On the Fediverse, I recently saw a poll about whether people left SSH generally accessible on its normal port or if they moved it; one of the replies was that the person left SSH on the normal port but disallowed password based authentication and only allowed public key authentication. This almost led to me posting a hot take, but then I decided that things were a bit more nuanced than my first reaction.

As everyone with an Internet-exposed SSH daemon knows, attackers are constantly attempting password guesses against various accounts. But if you're using a strong password, the odds of an attacker guessing it are extremely low, since doing 'password cracking via SSH' has an extremely low guesses per second number (enforced by your SSH daemon). In this sense, not accepting passwords over the Internet is at most a tiny practical increase in security (with some potential downsides in unusual situations).
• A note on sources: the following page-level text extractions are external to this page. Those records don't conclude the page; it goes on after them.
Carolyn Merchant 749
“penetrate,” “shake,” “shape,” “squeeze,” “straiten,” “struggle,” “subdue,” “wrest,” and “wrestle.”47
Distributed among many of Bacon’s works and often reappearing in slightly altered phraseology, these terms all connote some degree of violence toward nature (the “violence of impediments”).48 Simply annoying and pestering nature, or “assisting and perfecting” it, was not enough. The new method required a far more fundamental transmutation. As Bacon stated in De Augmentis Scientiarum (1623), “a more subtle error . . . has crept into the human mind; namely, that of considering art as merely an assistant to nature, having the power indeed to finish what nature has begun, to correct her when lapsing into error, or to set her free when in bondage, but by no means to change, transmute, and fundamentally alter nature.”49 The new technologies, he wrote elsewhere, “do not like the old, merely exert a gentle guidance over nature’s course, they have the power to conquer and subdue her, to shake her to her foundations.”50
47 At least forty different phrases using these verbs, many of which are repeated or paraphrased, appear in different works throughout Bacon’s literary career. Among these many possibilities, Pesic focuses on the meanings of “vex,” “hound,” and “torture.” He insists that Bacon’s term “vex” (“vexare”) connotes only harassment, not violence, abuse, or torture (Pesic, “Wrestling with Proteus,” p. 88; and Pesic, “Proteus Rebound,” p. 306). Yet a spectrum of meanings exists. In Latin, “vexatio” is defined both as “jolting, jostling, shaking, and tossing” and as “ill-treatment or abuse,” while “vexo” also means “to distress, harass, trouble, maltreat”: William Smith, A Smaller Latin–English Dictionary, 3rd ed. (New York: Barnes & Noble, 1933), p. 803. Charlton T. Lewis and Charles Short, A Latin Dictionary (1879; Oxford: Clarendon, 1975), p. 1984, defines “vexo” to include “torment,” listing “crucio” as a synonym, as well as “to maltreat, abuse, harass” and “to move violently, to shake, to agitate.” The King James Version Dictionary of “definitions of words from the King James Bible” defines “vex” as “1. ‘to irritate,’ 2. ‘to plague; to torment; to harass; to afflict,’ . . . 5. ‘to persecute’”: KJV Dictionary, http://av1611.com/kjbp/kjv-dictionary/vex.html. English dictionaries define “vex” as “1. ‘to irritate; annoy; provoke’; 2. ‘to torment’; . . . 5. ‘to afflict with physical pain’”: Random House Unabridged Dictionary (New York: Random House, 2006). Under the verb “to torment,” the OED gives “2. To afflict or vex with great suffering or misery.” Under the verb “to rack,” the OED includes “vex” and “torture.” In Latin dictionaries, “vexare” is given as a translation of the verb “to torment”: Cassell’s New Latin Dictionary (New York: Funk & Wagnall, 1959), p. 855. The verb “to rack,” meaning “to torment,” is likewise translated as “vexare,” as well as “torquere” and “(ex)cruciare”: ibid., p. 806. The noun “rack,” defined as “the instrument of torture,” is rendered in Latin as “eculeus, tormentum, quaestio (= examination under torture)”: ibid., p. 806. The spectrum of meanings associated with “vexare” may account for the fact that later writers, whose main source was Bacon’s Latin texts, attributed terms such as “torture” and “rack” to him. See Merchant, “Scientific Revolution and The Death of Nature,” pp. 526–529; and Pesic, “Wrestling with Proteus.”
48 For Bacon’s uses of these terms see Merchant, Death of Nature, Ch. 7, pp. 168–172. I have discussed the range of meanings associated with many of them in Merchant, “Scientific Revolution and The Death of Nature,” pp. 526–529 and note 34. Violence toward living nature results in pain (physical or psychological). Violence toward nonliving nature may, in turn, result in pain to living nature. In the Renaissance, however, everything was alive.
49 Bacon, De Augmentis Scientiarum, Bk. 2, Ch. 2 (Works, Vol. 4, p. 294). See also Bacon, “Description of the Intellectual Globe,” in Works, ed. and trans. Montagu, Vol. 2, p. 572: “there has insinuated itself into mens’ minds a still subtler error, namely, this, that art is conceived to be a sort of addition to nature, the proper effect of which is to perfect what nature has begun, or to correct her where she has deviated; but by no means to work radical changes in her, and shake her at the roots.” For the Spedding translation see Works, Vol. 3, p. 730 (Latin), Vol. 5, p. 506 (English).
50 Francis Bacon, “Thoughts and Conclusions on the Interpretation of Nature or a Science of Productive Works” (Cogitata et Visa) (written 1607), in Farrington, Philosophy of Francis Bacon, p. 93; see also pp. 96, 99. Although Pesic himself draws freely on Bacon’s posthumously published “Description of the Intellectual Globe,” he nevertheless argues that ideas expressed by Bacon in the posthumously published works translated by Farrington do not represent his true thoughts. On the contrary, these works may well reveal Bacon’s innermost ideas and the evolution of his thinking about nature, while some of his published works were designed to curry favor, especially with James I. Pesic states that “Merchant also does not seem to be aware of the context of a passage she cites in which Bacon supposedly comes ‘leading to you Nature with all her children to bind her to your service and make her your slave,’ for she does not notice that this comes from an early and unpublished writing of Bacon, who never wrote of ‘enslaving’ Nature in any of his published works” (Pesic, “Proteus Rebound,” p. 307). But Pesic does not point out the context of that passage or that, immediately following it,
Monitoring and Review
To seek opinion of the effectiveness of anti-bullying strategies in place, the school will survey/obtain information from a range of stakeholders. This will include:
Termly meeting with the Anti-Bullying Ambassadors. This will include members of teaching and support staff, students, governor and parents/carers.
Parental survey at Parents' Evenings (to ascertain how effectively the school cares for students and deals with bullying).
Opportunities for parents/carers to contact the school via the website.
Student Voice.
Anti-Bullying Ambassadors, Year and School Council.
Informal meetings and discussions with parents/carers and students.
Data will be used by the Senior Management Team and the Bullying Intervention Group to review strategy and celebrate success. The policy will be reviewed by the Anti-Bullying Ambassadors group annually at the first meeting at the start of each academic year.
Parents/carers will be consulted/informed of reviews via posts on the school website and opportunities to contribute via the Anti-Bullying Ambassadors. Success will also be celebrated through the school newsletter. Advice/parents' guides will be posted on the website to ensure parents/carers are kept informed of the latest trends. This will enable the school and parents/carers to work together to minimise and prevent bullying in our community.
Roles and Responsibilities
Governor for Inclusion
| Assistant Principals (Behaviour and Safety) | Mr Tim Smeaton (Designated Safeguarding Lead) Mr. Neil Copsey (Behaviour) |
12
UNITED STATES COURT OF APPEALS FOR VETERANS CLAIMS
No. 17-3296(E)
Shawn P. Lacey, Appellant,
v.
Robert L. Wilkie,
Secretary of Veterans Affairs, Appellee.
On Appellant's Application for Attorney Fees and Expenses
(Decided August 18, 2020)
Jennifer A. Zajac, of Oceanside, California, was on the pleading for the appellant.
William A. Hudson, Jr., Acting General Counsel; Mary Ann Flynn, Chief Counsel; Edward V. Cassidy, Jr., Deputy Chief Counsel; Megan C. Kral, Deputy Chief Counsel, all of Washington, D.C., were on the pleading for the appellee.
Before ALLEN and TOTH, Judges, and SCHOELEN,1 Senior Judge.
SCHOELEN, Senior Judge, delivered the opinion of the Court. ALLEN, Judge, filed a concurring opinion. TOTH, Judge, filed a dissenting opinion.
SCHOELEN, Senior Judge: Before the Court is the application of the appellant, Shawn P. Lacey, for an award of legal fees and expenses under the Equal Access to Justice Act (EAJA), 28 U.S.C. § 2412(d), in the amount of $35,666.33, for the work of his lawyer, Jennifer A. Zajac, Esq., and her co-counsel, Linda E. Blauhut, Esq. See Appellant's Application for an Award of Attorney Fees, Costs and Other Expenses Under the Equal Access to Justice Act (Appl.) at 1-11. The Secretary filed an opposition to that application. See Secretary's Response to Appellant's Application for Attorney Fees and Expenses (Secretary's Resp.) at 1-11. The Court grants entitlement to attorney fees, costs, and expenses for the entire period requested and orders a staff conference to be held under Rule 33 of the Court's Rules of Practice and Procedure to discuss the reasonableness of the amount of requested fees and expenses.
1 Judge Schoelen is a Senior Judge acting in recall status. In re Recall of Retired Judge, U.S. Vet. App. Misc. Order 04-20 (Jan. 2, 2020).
Not accepting passwords from the Internet protects you against three other risks, two relatively obvious and one subtle one. First, it stops an attacker that can steal and then crack your encrypted passwords; this risk should be very low if you use strong passwords. Second, you're not exposed if your SSH server turns out to have a general vulnerability in password authentication that can be remotely exploited before a successful authentication. This might not be an authentication bypass; it might be some sort of corruption that leads to memory leaks, code execution, or the like. In practice, (OpenSSH) password authentication is a complex piece of code that interacts with things like your system's random set of PAM modules.